Off-balance sheet arrangements 

The Company has no off-balance sheet arrangements.

TRANSACTIONS WITH RELATED PARTIES 

During the nine months ended 30 September 2012 the group entered into the
following transactions involving related parties:


Transactions with key management personnel 

The Dragon Group Ltd charged the Company a total of $91,904 (30 September 2011:
$94,048) which relates to the reimbursement of Tony Williams' remuneration paid
on behalf of the Company. Tony Williams, Chairman and a director of the Company,
beneficially owns the Dragon Group. At 30 September 2012 $10,462 (30 September
2011: $10,114) was outstanding.


Key management personnel also participate in the Company's share option programme. 

FUTURE OUTLOOK 

Management anticipates, subject to the successful negotiation of a new milling
contract the profitability of the operations would increase to a sustainable
level generating cash flow to be used for further mining exploration and
development programmes. This is based on the assumption that silver prices will
remain at least around $28 per ounce, although some price volatility is
expected. The preliminary results of the detailed mill and metallurgical studies
are expected to be received during the fourth quarter. It is anticipated these
studies will eventually enable greater efficiencies with milling and ultimately
reduce Arian's silver production cost per ounce. 


CRITICAL ACCOUNTING ESTIMATES 

The preparation of financial statements in conformity with IFRS requires the
Company to select from possible alternative accounting principles and to make
estimates and assumptions that determine the reported amount of assets and
liabilities at the balance sheet date and reported costs and expenditures during
the reporting period. Estimates and assumptions may be revised as new
information is obtained and are subject to change. The Company's accounting
policies are considered appropriate in the circumstances, but are subject to
judgements and uncertainties inherent in the financial reporting process.


The following section discusses the critical accounting estimates and
assumptions that management has made and how they affect the amounts reported in
the consolidated financial statements. We consider these estimates to be an
important part of understanding our consolidated financial statements.


Going Concern 

Since the Company is still at a relatively early stage of development with trial
mining, it will require additional funding for projects which may comprise debt,
equity or a combination of the two. Arian has an equity facility with Yorkville
which enables Arian to draw down up to GBP 5 million if or when required.


The directors of the Company currently believe it appropriate to prepare the
Company's financial statements on a going concern basis.


Resource Properties, Deferred Exploration and Development Costs 

All costs related to the exploration of mineral properties are capitalised until
either the properties are brought into production, at which time they are
amortised over the estimated life of the project, or until the properties are
sold, or title rights allowed to lapse, or are abandoned or determined not to be
commercially viable, at which time they are charged to the income statement.

### Data segment
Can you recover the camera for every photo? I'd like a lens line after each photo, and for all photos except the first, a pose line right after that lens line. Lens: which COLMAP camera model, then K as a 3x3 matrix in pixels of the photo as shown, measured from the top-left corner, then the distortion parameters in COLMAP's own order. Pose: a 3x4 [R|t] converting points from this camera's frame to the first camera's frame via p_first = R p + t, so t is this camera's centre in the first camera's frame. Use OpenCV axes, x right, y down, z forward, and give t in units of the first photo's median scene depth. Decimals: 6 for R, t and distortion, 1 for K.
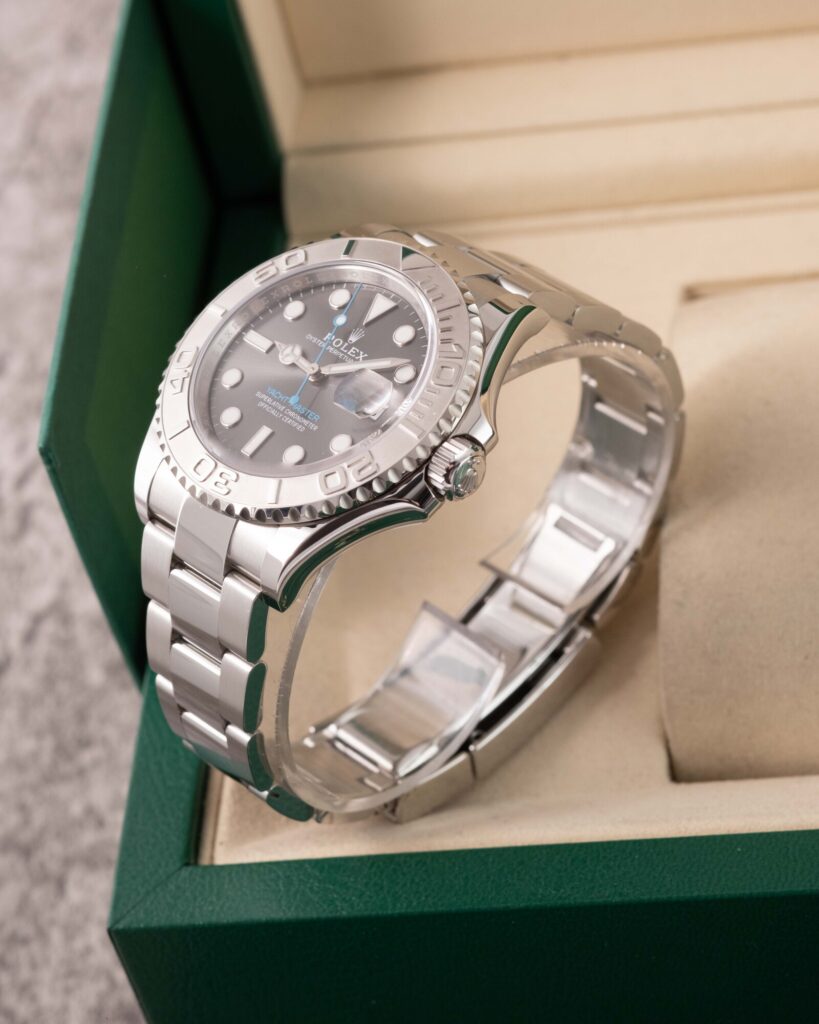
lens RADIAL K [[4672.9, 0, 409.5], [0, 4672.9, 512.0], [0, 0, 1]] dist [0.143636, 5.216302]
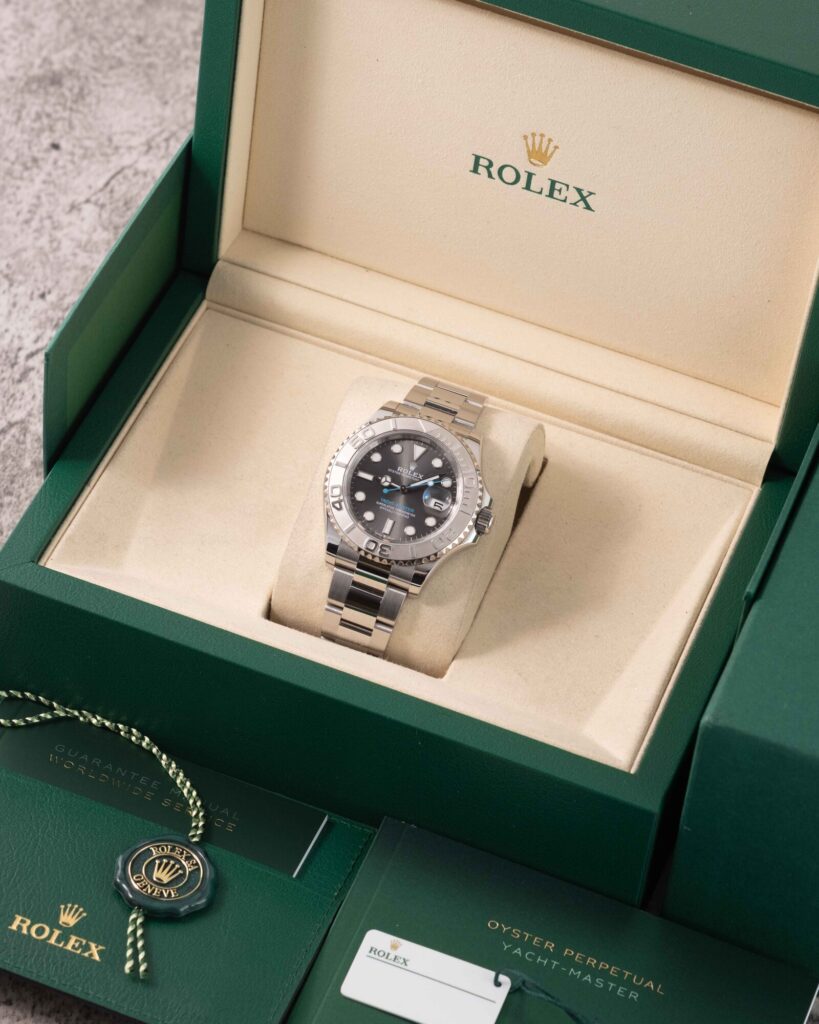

### What you have to do
Reproduce word for word the portion of the company report that begins with the words "Management anticipates, subject" and ends with "cost per ounce.".

### Answer for the task
Management anticipates, subject to the successful negotiation of a new milling
contract the profitability of the operations would increase to a sustainable
level generating cash flow to be used for further mining exploration and
development programmes. This is based on the assumption that silver prices will
remain at least around $28 per ounce, although some price volatility is
expected. The preliminary results of the detailed mill and metallurgical studies
are expected to be received during the fourth quarter. It is anticipated these
studies will eventually enable greater efficiencies with milling and ultimately
reduce Arian's silver production cost per ounce.